Joan Alker, a professor at Georgetown University who studies Medicaid, said people could lose coverage in a variety of ways. Some people have heard that the rules have been changed and assume they are no longer eligible. Others struggle to prove eligibility because their income fluctuates, they are paid in cash, and their jobs don’t have good pay records. She said some have problems with technology and form, while others don’t plead for rejection.

Of the 15 million people in California’s Medi-Cal, about a third need to prove they’re at work, the state said. Those people make little money: under $21,000 per person and under $43,000 for four households.

Estimating the state’s 3.4 million range is a prediction based on what happened in Arkansas and New Hampshire.

But these programs are short, overturned by the courts and not “interstate coordinated efforts to understand what best practices are,” said Ryan Long, director of the Paragon Health Institute, an influential and conservative think tank among Congressional Republicans.

Long should be less barriers to job verification if he places a national emphasis on technological advancements and job requirements.
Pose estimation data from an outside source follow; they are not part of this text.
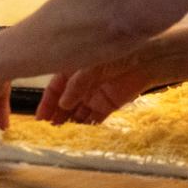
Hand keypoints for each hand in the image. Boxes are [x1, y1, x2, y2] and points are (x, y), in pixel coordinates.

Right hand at [35, 54, 152, 125]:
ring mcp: (94, 95)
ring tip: (62, 135)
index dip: (46, 103)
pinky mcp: (109, 105)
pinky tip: (80, 134)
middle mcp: (81, 84)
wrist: (147, 58)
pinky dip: (87, 126)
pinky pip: (94, 118)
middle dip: (57, 115)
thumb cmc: (114, 53)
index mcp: (72, 70)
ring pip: (78, 113)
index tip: (40, 118)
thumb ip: (77, 84)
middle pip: (64, 103)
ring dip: (70, 123)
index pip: (54, 89)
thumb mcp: (90, 65)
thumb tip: (64, 104)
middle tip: (49, 129)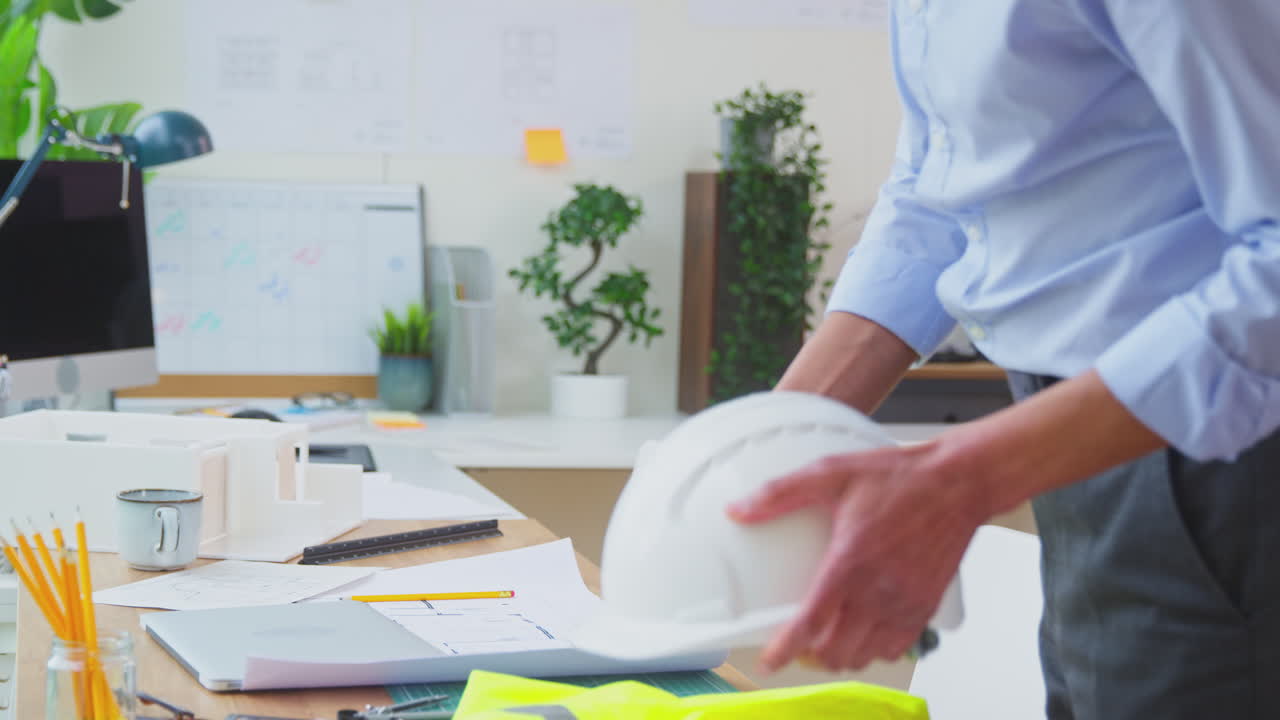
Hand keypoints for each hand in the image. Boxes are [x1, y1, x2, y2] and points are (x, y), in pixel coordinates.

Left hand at [726, 440, 989, 672]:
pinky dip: (875, 649)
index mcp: (850, 561)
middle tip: (799, 638)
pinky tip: (864, 629)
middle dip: (811, 652)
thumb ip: (780, 493)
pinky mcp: (926, 606)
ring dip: (843, 652)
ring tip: (830, 635)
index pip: (812, 623)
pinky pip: (897, 648)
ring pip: (865, 656)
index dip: (786, 649)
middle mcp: (879, 590)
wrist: (957, 482)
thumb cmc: (900, 477)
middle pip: (836, 651)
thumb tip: (738, 510)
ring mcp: (905, 602)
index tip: (770, 659)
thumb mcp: (831, 473)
The budget bill includes a state $200 million grant to update the system it prepares, he said.

The argument from liberal groups that people lose health care is a “strowman argument,” Long said: “They know that they support the requirements of work for these benefits, so they can’t come out and say, ‘We don’t support them’.”
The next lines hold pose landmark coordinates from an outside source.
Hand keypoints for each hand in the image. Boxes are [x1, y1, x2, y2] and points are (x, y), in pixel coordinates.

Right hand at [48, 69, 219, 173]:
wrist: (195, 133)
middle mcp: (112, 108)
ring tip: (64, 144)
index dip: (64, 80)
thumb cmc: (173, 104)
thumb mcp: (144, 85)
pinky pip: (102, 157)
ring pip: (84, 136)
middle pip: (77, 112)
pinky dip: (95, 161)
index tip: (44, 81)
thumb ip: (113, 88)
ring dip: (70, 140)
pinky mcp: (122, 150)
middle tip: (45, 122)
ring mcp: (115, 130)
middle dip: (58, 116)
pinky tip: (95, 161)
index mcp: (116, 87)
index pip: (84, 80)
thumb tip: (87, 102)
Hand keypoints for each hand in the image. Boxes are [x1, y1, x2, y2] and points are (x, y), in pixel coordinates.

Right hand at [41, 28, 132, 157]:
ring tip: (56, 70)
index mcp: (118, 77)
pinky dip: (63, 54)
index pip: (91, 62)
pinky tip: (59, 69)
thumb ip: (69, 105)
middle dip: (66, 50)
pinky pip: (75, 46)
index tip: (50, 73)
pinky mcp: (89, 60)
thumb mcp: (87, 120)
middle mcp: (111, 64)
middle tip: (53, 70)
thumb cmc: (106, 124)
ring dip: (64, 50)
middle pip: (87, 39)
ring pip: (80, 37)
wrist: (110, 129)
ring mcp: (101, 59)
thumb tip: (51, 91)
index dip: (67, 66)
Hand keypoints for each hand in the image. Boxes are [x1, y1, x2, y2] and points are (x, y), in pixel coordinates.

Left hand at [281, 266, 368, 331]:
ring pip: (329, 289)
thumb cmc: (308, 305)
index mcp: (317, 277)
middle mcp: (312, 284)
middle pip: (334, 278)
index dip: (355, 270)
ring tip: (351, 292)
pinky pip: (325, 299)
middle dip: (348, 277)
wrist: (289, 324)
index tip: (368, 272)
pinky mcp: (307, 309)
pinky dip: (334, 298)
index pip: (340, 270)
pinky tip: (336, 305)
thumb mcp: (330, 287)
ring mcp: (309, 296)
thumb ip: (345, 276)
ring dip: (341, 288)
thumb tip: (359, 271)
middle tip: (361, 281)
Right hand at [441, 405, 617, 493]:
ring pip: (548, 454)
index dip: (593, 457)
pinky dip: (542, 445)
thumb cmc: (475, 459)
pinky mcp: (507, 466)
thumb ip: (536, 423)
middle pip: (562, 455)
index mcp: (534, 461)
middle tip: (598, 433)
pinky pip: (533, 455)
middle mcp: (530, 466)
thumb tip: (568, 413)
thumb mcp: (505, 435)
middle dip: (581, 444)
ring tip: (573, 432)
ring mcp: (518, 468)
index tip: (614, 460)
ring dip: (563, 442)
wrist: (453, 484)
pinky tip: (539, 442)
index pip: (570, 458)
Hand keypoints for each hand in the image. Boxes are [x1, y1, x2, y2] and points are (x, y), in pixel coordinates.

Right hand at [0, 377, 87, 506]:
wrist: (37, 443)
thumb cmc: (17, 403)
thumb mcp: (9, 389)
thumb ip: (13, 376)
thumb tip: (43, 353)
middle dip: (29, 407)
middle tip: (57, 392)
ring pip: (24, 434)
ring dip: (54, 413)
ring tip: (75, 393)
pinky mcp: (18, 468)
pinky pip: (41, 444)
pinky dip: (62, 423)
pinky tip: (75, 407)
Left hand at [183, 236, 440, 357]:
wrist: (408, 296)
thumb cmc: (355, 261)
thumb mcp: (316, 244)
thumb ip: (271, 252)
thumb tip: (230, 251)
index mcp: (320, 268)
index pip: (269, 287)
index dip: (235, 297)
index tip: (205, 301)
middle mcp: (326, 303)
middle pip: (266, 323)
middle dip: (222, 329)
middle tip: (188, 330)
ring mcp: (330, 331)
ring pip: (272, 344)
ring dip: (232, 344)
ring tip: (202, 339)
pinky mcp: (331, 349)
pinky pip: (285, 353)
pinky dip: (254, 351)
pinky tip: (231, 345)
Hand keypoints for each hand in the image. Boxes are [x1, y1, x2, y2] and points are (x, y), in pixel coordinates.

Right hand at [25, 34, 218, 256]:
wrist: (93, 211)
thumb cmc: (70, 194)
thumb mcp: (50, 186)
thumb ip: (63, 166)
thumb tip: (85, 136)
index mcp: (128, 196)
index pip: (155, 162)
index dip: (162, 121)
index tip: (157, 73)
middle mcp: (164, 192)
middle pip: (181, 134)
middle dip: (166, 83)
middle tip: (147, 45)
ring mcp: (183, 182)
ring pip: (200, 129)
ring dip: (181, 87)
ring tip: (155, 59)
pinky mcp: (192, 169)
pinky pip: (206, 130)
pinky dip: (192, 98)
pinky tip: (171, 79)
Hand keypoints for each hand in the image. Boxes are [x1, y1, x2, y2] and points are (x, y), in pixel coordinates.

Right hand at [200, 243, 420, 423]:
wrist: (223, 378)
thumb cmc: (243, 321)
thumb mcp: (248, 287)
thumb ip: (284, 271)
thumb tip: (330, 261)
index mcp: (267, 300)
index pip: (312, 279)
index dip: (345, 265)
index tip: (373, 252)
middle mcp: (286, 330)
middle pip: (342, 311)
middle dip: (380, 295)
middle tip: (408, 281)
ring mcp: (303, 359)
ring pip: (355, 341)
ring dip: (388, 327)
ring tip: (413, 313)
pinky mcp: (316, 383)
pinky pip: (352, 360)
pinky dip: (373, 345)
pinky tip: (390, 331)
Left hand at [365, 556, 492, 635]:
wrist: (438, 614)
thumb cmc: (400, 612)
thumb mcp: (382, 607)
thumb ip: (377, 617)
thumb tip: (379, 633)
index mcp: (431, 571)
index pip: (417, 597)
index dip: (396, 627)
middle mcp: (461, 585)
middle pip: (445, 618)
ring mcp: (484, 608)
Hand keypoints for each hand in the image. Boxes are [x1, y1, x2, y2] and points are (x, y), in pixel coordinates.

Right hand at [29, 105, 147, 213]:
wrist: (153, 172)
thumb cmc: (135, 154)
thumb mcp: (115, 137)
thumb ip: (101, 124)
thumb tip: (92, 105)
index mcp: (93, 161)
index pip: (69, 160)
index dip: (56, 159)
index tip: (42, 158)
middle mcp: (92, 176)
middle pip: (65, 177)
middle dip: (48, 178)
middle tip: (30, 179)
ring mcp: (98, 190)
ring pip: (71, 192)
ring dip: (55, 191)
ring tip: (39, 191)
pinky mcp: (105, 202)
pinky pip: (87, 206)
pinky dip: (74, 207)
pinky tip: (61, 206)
Voting by Health Research Group KFF found this year that 62% of American adults support Medicaid eligibility with work requirements.

The vote also found that respondents reduced to less than one in three respondents saying “most people in Medicaid are already working, and many are at risk of losing compensation due to the burden of certifying eligibility through paperwork.”

In June, Newsom warned that some Californians could be forced to fill out 36-page documents to maintain their insurance. The reporter shows an image of a stack of teal and gold accents, described as “an actual PDF example of documents people have to submit for qualification checks.”

Many Californians need to fill out the 36-page form or the online equivalent of its online.

Experts say it’s too early for people to say which systems will be used to prove their job eligibility, as federal guidance is not confirmed for months.

Newsom’s office turned questions to the Ministry of Health Services, which runs Medi-Cal. There, the spokesman said officials were “still reviewing the full operational impact” of work requirements.

“The idea of getting a paper submission every six months doesn’t know if people have to do that,” Long said.

Georgia is the only state that has implemented Medicaid permanent work requirements. Two years ago, the state made healthcare available to people who work at least 80 hours a month and earn fewer people than the federal government’s poverty limit (about $15,000 per person and $31,200 for four households).

More than 100,000 people have applied for compensation since the program began in July 2023, according to state’s latest data.

The Medicaid program has so far cost more than $100 million, of which $26 million has been spent on health benefits and more than $20 million has been allocated to marketing agreements, KFF Health News reported. Georgia Democrats are calling for an investigation into the program.

The Inland Imperial Office, which provides MEDI-CAL coverage for around 1.5 million people in San Bernardino and Riverside counties, estimated that 150,000 members could lose insurance as a result of labor requirements.

Jarrod McNaughton, CEO of the Inland Empire Health Plan, said the 58 California counties that manage Medi-Cal are “on the cliffs that we’re stitching together,” but said they haven’t yet received guidance on how the eligibility process will be set up or on the information people will be provided.

Will it be done online? Do recipients need to fill out a piece of paper that needs to be mailed or dropped off? “We don’t really know this process yet, because this is all very new,” Norton said.

In the meantime, the Health Planning Foundation is working to make this a “lowest possible burden,” to improve community outreach and connect people who receive medical insurance to volunteer opportunities.